3.1.1 Bone Marrow Examination
Indications for a bone marrow examinaton:
- Myelodysplastic syndrome
- Myeloproliferative disorder
- Lymphoproliferative disorder
- Metastatic infiltration of the bone marrow
- Bone Marrow hypoplasia, anemias
- Miscallaneous
Bone Marrow Examination Methods:
- Sternal puncture: cytologic evaluation of bone marrow aspirate
- Trephine biopsy: histologic evaluation of a bone marrow core and cytologic
evaluation of a bone marrow imprint.
- The material obtained by both sternal puncture and trephine biopsy may also be evaluated using other methods:
imunoflowcytometry, cytogenetics, molecular genetics
Trephine biopsy sample collection:
- Sampling from the posterior superior iliac spine
- Sampling from the calcaneus — in very small children
- The sampling is performed using a trephine needle. First, local
anestesia is applied; then the needle itself enters the body through
a small incision and is pushed into the bone using increasing
pressure combined with slight rotary motion.
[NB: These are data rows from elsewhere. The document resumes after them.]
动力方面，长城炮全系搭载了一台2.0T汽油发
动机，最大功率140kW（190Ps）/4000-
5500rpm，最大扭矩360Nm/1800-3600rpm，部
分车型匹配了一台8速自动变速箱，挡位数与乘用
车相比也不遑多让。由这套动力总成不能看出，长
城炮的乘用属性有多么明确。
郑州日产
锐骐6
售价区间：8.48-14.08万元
Reasons for performing a trephine biopsy: quantification
of the infiltrate, monitoring of post-treatment changes and
restaging (in case of a relapse).
Indications for performing a trephine biopsy in oncology:
suspected metastatic cancer, staging, post-treatment monitoring.
Histological evaluation of the trephine biopsy core:
- Fixation in Lowi solution or formol, decalcification, paraffin wax processing
- standard staining using HE
- special staining — PAS, Gömöry, Perls, Van Gieson etc.